A path back together through reading contemplative classics

My students and I are finding our way into the world again with Evagrius, Teresa of Ávila, and Howard Thurman.

A few years ago, I wrote in this column about a course I teach on contemplative prayer in which we read six books and then read them again. My hope is to explore reading and rereading as contemplative practices in their own right—and to discover how differently texts can speak at different moments of our lives. The second goal sometimes feels a bit artificial; we and the world don’t always change enough within the short space of a semester to shape our rereading in noticeable ways. But the last time I taught it, in the spring of 2020, we first read our six books while COVID-19 was beginning to move across the globe. By the time we began rereading, we were looking at each other from boxes on a screen, already in a different world.
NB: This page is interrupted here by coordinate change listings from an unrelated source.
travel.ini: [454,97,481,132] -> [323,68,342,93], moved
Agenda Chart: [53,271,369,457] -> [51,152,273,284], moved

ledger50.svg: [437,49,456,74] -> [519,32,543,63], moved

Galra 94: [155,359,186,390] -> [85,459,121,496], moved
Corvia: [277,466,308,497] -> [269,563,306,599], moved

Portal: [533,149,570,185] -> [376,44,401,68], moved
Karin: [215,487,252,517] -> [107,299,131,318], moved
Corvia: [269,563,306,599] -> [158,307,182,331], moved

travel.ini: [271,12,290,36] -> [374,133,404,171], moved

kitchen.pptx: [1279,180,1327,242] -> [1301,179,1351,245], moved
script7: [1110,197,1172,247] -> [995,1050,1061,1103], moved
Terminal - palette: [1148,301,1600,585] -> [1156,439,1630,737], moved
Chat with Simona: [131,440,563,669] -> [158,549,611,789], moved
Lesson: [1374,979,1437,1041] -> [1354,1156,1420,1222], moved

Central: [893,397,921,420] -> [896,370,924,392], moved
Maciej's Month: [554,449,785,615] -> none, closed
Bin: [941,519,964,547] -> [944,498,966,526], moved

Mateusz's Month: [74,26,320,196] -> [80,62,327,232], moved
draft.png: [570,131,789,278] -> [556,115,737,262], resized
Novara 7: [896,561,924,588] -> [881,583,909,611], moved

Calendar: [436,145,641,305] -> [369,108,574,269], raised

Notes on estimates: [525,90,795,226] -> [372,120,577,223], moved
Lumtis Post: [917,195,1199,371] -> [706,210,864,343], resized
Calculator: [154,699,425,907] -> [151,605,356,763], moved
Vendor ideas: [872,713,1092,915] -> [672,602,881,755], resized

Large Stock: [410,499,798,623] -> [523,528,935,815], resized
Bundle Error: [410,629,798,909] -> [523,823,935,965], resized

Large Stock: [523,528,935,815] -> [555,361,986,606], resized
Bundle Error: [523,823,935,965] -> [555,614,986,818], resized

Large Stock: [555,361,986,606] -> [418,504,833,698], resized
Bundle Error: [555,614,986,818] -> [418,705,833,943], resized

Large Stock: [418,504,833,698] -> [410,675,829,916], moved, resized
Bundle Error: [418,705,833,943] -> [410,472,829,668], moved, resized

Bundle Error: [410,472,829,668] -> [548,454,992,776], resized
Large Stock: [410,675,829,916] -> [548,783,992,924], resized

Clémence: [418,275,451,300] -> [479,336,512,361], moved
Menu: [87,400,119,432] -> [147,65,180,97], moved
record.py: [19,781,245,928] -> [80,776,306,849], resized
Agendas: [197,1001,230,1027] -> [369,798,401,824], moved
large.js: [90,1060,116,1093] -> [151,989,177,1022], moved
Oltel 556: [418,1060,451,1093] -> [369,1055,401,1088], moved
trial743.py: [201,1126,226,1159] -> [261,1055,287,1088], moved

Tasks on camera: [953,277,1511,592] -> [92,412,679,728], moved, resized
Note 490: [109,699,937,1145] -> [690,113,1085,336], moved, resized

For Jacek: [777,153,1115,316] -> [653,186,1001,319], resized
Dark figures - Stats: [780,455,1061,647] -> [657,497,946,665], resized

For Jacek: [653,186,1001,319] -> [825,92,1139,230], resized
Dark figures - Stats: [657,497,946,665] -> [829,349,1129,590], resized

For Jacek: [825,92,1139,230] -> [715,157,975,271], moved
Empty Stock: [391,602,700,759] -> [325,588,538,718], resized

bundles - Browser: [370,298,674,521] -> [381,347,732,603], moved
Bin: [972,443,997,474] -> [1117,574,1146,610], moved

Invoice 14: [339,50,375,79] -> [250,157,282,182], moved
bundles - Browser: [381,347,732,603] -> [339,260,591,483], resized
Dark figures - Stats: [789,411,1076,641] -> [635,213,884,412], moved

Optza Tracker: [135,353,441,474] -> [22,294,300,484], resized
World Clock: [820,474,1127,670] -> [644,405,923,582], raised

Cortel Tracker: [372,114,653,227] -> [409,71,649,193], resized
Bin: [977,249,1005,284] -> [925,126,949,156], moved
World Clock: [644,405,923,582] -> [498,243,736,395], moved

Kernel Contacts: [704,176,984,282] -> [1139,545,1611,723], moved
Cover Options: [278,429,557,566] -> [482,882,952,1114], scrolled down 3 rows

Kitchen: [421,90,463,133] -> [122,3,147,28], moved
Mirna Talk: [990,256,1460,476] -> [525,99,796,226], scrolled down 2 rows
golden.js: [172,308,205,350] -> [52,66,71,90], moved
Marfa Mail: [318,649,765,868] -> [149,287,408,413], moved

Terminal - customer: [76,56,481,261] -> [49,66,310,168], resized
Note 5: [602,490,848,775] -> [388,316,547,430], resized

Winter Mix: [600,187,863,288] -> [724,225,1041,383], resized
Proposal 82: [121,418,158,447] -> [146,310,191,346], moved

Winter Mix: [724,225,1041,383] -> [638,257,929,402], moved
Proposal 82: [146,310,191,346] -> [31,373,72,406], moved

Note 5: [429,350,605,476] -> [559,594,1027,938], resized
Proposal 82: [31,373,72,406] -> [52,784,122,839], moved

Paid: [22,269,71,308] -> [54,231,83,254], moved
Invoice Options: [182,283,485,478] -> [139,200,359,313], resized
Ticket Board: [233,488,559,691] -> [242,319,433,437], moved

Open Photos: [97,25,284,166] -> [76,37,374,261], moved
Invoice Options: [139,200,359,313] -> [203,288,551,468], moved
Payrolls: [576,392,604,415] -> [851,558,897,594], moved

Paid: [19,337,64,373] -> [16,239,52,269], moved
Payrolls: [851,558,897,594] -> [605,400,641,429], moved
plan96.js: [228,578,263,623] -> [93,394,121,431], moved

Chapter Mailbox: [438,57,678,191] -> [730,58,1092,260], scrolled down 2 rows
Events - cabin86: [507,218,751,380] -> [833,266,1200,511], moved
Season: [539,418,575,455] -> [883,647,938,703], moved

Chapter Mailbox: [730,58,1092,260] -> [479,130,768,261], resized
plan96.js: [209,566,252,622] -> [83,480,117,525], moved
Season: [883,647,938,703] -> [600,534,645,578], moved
This semester, I’m teaching it again—and we might experience something like the reverse of last time. Although classes are meeting in person, our school still feels quiet and empty. We still have to raise our voices to make ourselves heard through our masks, and every class leaves a Zoom link open for anyone who has tested positive. Most meetings and events take place online. But as the sun shines a little bit longer each day and our COVID dashboard shows decreasing cases on campus, it’s possible to imagine a fuller reopening of our life together—much slower than the rapid closing down we experienced two years ago, but an opening nevertheless.

What has this meant for how we read these books? In 2020, those thrust into an unwelcome solitude searched the books for ways to inhabit it that would help them resist loneliness, isolation, despair. “The monk is one who is separate from all and in harmony with all,” Evagrius wrote from the 4th-century Egyptian desert. We took heart from the “and” in that sentence—more than a “but” or an “and yet,” the simple “and” made it seem as if keeping separate and connected at once were an ordinary thing to do. It must be within our human competence, we told each other, to physically distance ourselves from one another while remaining connected enough to harmonize.